[[ Data to process, beginning ]]

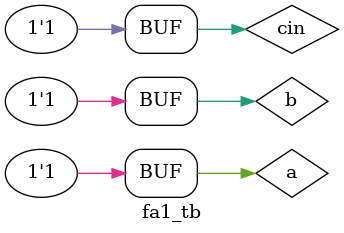
<source format=v>
module fa1_tb;
reg  a,b,cin;
wire sum,cout;

full_adder1 fa1( a,b,cin, sum,cout);


initial begin
$monitor("%d a=%b, b=%b, cin=%b, sum=%b, cout=%b", $time,a,b,cin,sum,cout );

a=0;
b=0;
cin=0;

#100 a=1'b0;b=1'b0;cin=1'b0;
#100 a=1'b0;b=1'b1;cin=1'b0;
#100 a=1'b1;b=1'b0;cin=1'b0;
#100 a=1'b1;b=1'b1;cin=1'b0;

#100 a=1'b0;b=1'b0;cin=1'b1;
#100 a=1'b0;b=1'b1;cin=1'b1;
#100 a=1'b1;b=1'b0;cin=1'b1;
#100 a=1'b1;b=1'b1;cin=1'b1;

end



endmodule

</source>
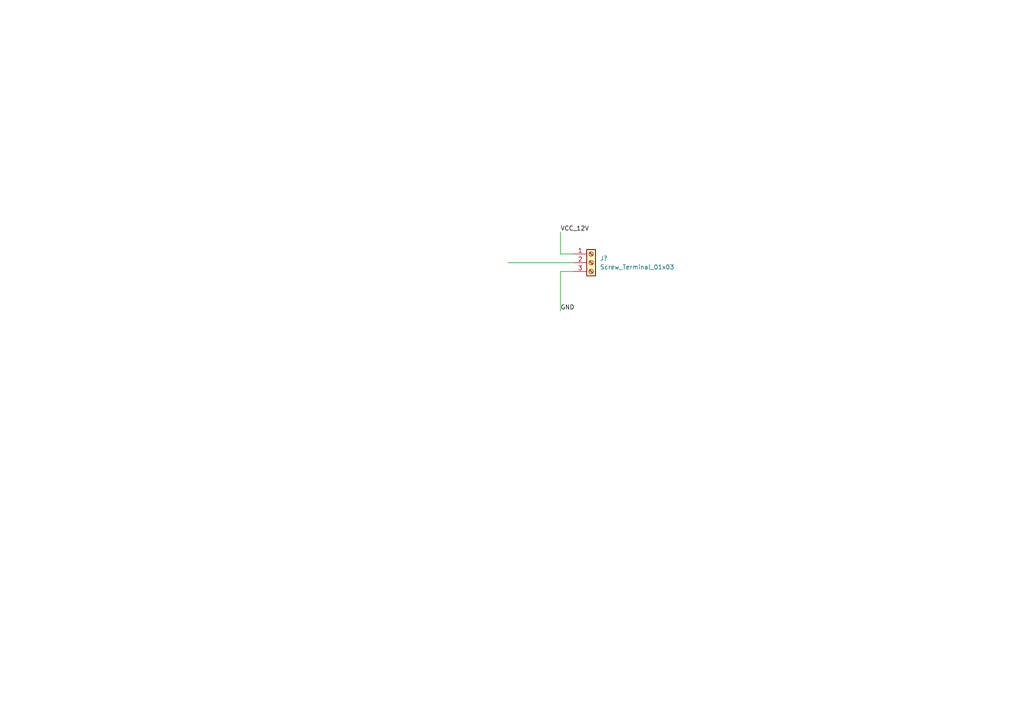
<source format=kicad_sch>
(kicad_sch (version 20210621) (generator eeschema)

  (uuid 5ba3b298-6d7f-4199-9d90-84dd2b9cf3fe)

  (paper "A4")

  


  (wire (pts (xy 147.32 76.2) (xy 166.37 76.2))
    (stroke (width 0) (type default) (color 0 0 0 0))
    (uuid f231b6a4-28ef-422a-82e2-519448b1de09)
  )
  (wire (pts (xy 162.56 67.31) (xy 162.56 73.66))
    (stroke (width 0) (type default) (color 0 0 0 0))
    (uuid 49f58fc9-8f65-4af0-8af7-91f36eb90398)
  )
  (wire (pts (xy 162.56 78.74) (xy 162.56 90.17))
    (stroke (width 0) (type default) (color 0 0 0 0))
    (uuid 7e51d763-43c0-4a8a-a787-c47f4d3eeafd)
  )
  (wire (pts (xy 166.37 73.66) (xy 162.56 73.66))
    (stroke (width 0) (type default) (color 0 0 0 0))
    (uuid 49f58fc9-8f65-4af0-8af7-91f36eb90398)
  )
  (wire (pts (xy 166.37 78.74) (xy 162.56 78.74))
    (stroke (width 0) (type default) (color 0 0 0 0))
    (uuid 7e51d763-43c0-4a8a-a787-c47f4d3eeafd)
  )

  (label "VCC_12V" (at 162.56 67.31 0)
    (effects (font (size 1.27 1.27)) (justify left bottom))
    (uuid 6a181cff-0004-4eef-8280-5a22c0097860)
  )
  (label "GND" (at 162.56 90.17 0)
    (effects (font (size 1.27 1.27)) (justify left bottom))
    (uuid 90808415-cfba-46b4-9c0e-d1fbcc7adf55)
  )

  (symbol (lib_id "Connector:Screw_Terminal_01x03") (at 171.45 76.2 0) (unit 1)
    (in_bom yes) (on_board yes) (fields_autoplaced)
    (uuid fc6a78d4-302b-40fc-866a-6efdd964a4d8)
    (property "Reference" "J?" (id 0) (at 173.99 74.9299 0)
      (effects (font (size 1.27 1.27)) (justify left))
    )
    (property "Value" "Screw_Terminal_01x03" (id 1) (at 173.99 77.4699 0)
      (effects (font (size 1.27 1.27)) (justify left))
    )
    (property "Footprint" "" (id 2) (at 171.45 76.2 0)
      (effects (font (size 1.27 1.27)) hide)
    )
    (property "Datasheet" "~" (id 3) (at 171.45 76.2 0)
      (effects (font (size 1.27 1.27)) hide)
    )
    (pin "1" (uuid 92356d88-696d-432f-bdde-ff9e00ef3187))
    (pin "2" (uuid 503ac5ed-3ad4-4d57-b72a-f152a95582bc))
    (pin "3" (uuid cf0a9c57-5e45-4daf-b504-02be8100a838))
  )
)

</source>
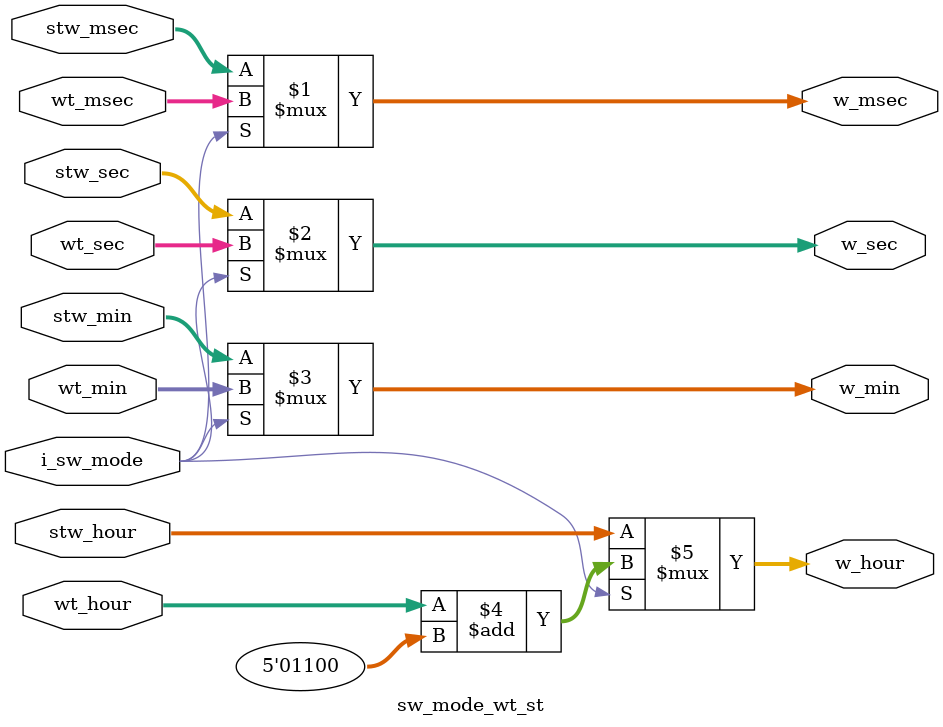
<source format=v>
module sw_mode_wt_st (
    input i_sw_mode,
    input [6:0] stw_msec,
    input [5:0] stw_sec, 
    input [5:0] stw_min,
    input [4:0] stw_hour,
    input [6:0] wt_msec,
    input [5:0] wt_sec, 
    input [5:0] wt_min,
    input [4:0] wt_hour,
    output [6:0] w_msec,
    output [5:0] w_sec, 
    output [5:0] w_min,
    output [4:0] w_hour
);

    assign w_msec = i_sw_mode ? wt_msec : stw_msec;
    assign w_sec = i_sw_mode ? wt_sec : stw_sec;
    assign w_min = i_sw_mode ? wt_min : stw_min;
    assign w_hour = i_sw_mode ? wt_hour + 5'd12 : stw_hour;

endmodule

</source>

[[ Data to process, end ]]

*What is being asked:* Only the lines above from the one with "(wire (pts (xy 147.32" up to and including the one with "162.56 90.17 0)" should be repeated, exactly as written.

*Output of the exercise:*
  (wire (pts (xy 147.32 76.2) (xy 166.37 76.2))
    (stroke (width 0) (type default) (color 0 0 0 0))
    (uuid f231b6a4-28ef-422a-82e2-519448b1de09)
  )
  (wire (pts (xy 162.56 67.31) (xy 162.56 73.66))
    (stroke (width 0) (type default) (color 0 0 0 0))
    (uuid 49f58fc9-8f65-4af0-8af7-91f36eb90398)
  )
  (wire (pts (xy 162.56 78.74) (xy 162.56 90.17))
    (stroke (width 0) (type default) (color 0 0 0 0))
    (uuid 7e51d763-43c0-4a8a-a787-c47f4d3eeafd)
  )
  (wire (pts (xy 166.37 73.66) (xy 162.56 73.66))
    (stroke (width 0) (type default) (color 0 0 0 0))
    (uuid 49f58fc9-8f65-4af0-8af7-91f36eb90398)
  )
  (wire (pts (xy 166.37 78.74) (xy 162.56 78.74))
    (stroke (width 0) (type default) (color 0 0 0 0))
    (uuid 7e51d763-43c0-4a8a-a787-c47f4d3eeafd)
  )

  (label "VCC_12V" (at 162.56 67.31 0)
    (effects (font (size 1.27 1.27)) (justify left bottom))
    (uuid 6a181cff-0004-4eef-8280-5a22c0097860)
  )
  (label "GND" (at 162.56 90.17 0)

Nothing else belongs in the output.